WHAT TO WORK ON –
Pull out the text lines from every row and reproduce them exactly as they appear. Leave the pictures out of your answer.

Text extracted from each page –
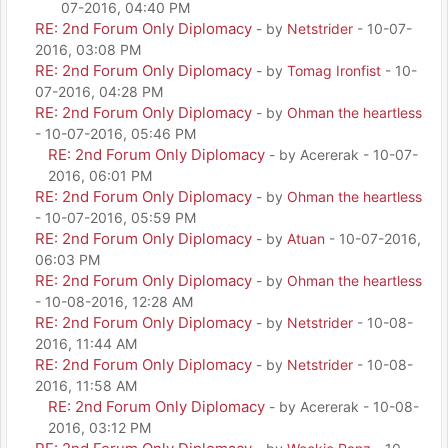
07-2016, 04:40 PM
RE: 2nd Forum Only Diplomacy
- by
Netstrider
- 10-07-
2016, 03:08 PM
RE: 2nd Forum Only Diplomacy
- by
Tomag Ironfist
- 10-
07-2016, 04:28 PM
RE: 2nd Forum Only Diplomacy
- by
Ohman the heartless
- 10-07-2016, 05:46 PM
RE: 2nd Forum Only Diplomacy
- by Acererak - 10-07-
2016, 06:01 PM
RE: 2nd Forum Only Diplomacy
- by
Ohman the heartless
- 10-07-2016, 05:59 PM
RE: 2nd Forum Only Diplomacy
- by
Atuan
- 10-07-2016,
06:03 PM
RE: 2nd Forum Only Diplomacy
- by
Ohman the heartless
- 10-08-2016, 12:28 AM
RE: 2nd Forum Only Diplomacy
- by
Netstrider
- 10-08-
2016, 11:44 AM
RE: 2nd Forum Only Diplomacy
- by
Netstrider
- 10-08-
2016, 11:58 AM
RE: 2nd Forum Only Diplomacy
- by Acererak - 10-08-
2016, 03:12 PM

EXERCISE RESULT –
07-2016, 04:40 PM
RE: 2nd Forum Only Diplomacy
- by
Netstrider
- 10-07-
2016, 03:08 PM
RE: 2nd Forum Only Diplomacy
- by
Tomag Ironfist
- 10-
07-2016, 04:28 PM
RE: 2nd Forum Only Diplomacy
- by
Ohman the heartless
- 10-07-2016, 05:46 PM
RE: 2nd Forum Only Diplomacy
- by Acererak - 10-07-
2016, 06:01 PM
RE: 2nd Forum Only Diplomacy
- by
Ohman the heartless
- 10-07-2016, 05:59 PM
RE: 2nd Forum Only Diplomacy
- by
Atuan
- 10-07-2016,
06:03 PM
RE: 2nd Forum Only Diplomacy
- by
Ohman the heartless
- 10-08-2016, 12:28 AM
RE: 2nd Forum Only Diplomacy
- by
Netstrider
- 10-08-
2016, 11:44 AM
RE: 2nd Forum Only Diplomacy
- by
Netstrider
- 10-08-
2016, 11:58 AM
RE: 2nd Forum Only Diplomacy
- by Acererak - 10-08-
2016, 03:12 PM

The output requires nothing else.